Когда мы только переехали, я навела в доме свой порядок, сняла с окон спальни Гретины герани, повесила наши занавески. На следующий день к нам примчалась Лизбет и завопила:
— Да вы что?! Немедленно поставьте герань на место! У бабушки всегда стояли герани в спальне, я ещё маленькая была, а они уже стояли. Если соседи увидят, что цветов нет, они решат, что Анна-Грета умерла, и уведомят жилконтору. Вас тут же выселят!
Таким образом, на окна вернулись цветы и занавески. Приближалось Рождество, а значит, нужно было украшать окна. Но выяснилось, что бабушка забрала все звёзды и лампочки с собой в дом престарелых. Тогда Лизбет помчалась в магазин и купила точно такие же украшения, а потом достала старые фотографии Новых годов и украсила окна, как раньше. Чтобы соседи не заметили, что окна в этом году выглядят не так, как последние пятьдесят лет. После этого она запретила нам шуметь, приглашать друзей, жечь свет по ночам и вообще чем-либо выдавать своё присутствие. Нам было запрещено появляться на балконе или выглядывать на улицу. Впрочем, на все эти правила я тут же мысленно наплевала.
Анна-Грета здесь больше не живёт. Она прожила в этой квартире все свои девяносто восемь лет, но теперь всё. Она уехала. Мы не застали бабушку Грету. Я знаю её по фотографиям из огромного альбома, лежащего в шкафу. Там нашлась даже фотография маленькой Лизбет, она когда-то была симпатичной пухленькой девочкой со стрижкой под горшок.

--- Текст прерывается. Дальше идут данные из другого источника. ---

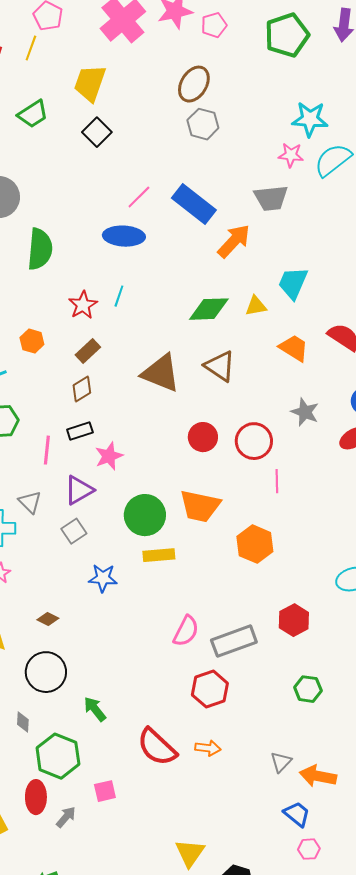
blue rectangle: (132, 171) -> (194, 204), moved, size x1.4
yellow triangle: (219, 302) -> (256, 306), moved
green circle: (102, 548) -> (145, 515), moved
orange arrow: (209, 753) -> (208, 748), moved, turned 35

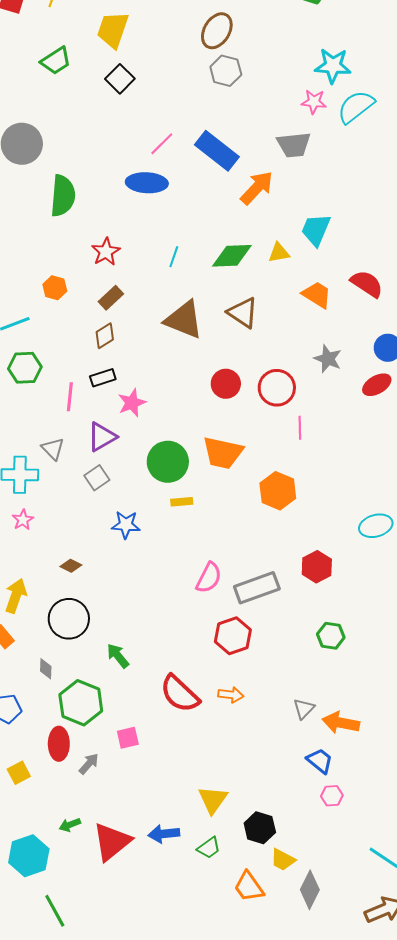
cyan line: (119, 296) -> (174, 257), moved
yellow rectangle: (159, 555) -> (182, 502), size x0.7

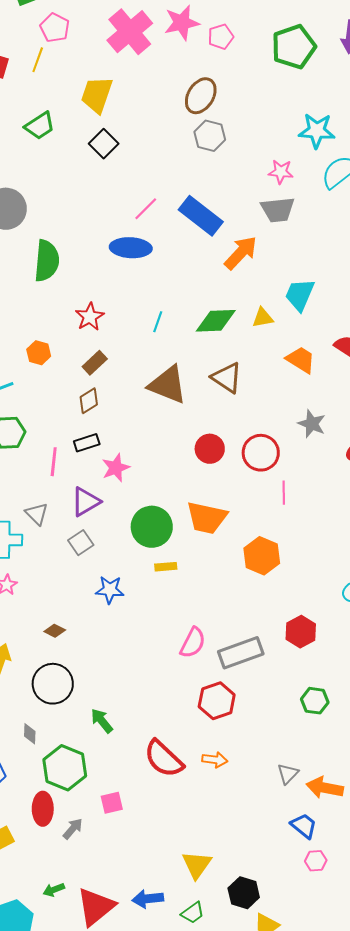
pink star: (314, 102) -> (281, 172), moved

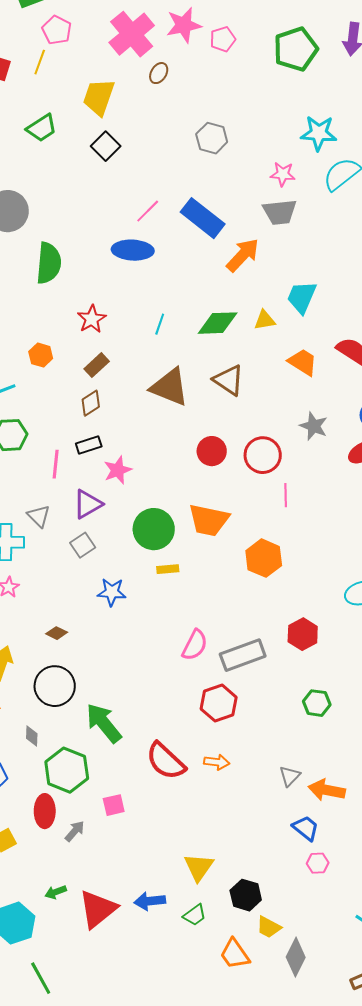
brown ellipse: (201, 96) -> (159, 73), moved, size x0.6
green arrow: (102, 721) -> (104, 723), size x1.6

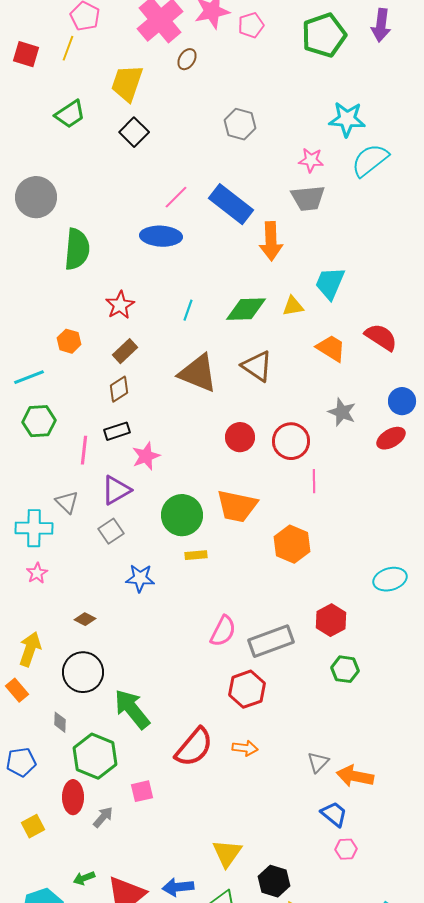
orange arrow: (243, 255) -> (271, 241), turned 135
green hexagon: (317, 703) -> (345, 669), moved
red semicircle: (166, 761) -> (194, 747), turned -93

Эта квартира напоминала музей, вся набитая старинными вещами, большей частью сломанными. Старые ролики, которые надо было приматывать к ногам кожаными ремешками. Старые поваренные книги с жирными пятнами на страницах. В каждое блюдо рекомендовалось добавлять не менее литра сливок. Бесконечные фаянсовые пастушки, слоники и птички. Салфеточки с вышитыми цветами. Чугунные сковородки. Обувь с ортопедическими стельками, палка с бронзовым набалдашником в виде морды бульдога.
Имелись в квартире и такие приспособления, назначение которых мне было не очень понятно. Например, длинная щель под каждым окном, забранная бронзовой заглушкой. Щель шла насквозь, из неё дул ветер и было видно улицу. Форточка? Ванна в ванной комнате была тоже странная. Огромная чугунная лохань, в которой я не могла ни сесть, ни лечь, а только плавать. Если набрать воды и сесть, то мне как раз получалось с головой, а в положении лёжа голова и ноги не доставали до противоположных бортиков. Чтобы чувствовать себя в такой ванне комфортно, нужно обладать ростом минимум в два метра. Если бы у нас были дети, они могли бы плавать в ванне как в бассейне.